[Camera intrinsics data]
- Opening Delimiter -

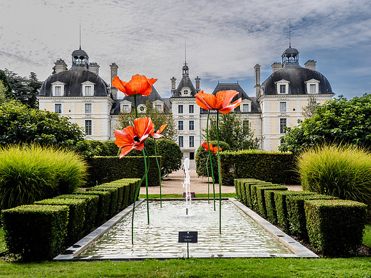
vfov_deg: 35.1
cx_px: 186
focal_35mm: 41
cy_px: 139
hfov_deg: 45.7
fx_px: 441
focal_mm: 38
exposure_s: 1/1250
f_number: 5.6
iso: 250
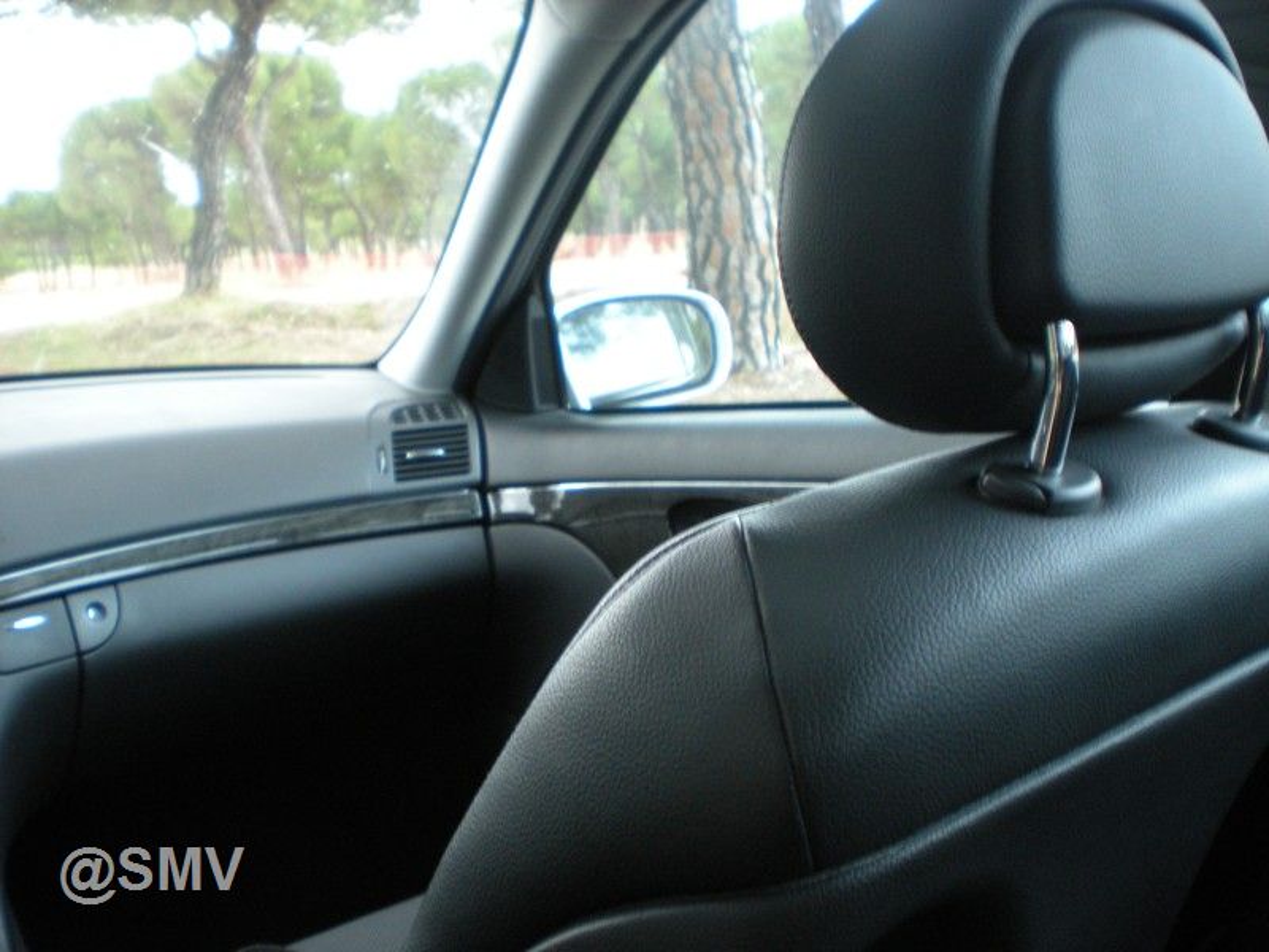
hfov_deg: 49.0
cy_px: 476
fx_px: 1393
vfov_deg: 37.7
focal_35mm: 38
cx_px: 634
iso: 200
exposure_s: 1/35.5
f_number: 3.1
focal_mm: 6.3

- Closing Delimiter -

=== About this exercise ===
The result should be every line of the data, reproduced exactly, with the images removed.

=== Task solution ===
vfov_deg: 35.1
cx_px: 186
focal_35mm: 41
cy_px: 139
hfov_deg: 45.7
fx_px: 441
focal_mm: 38
exposure_s: 1/1250
f_number: 5.6
iso: 250
hfov_deg: 49.0
cy_px: 476
fx_px: 1393
vfov_deg: 37.7
focal_35mm: 38
cx_px: 634
iso: 200
exposure_s: 1/35.5
f_number: 3.1
focal_mm: 6.3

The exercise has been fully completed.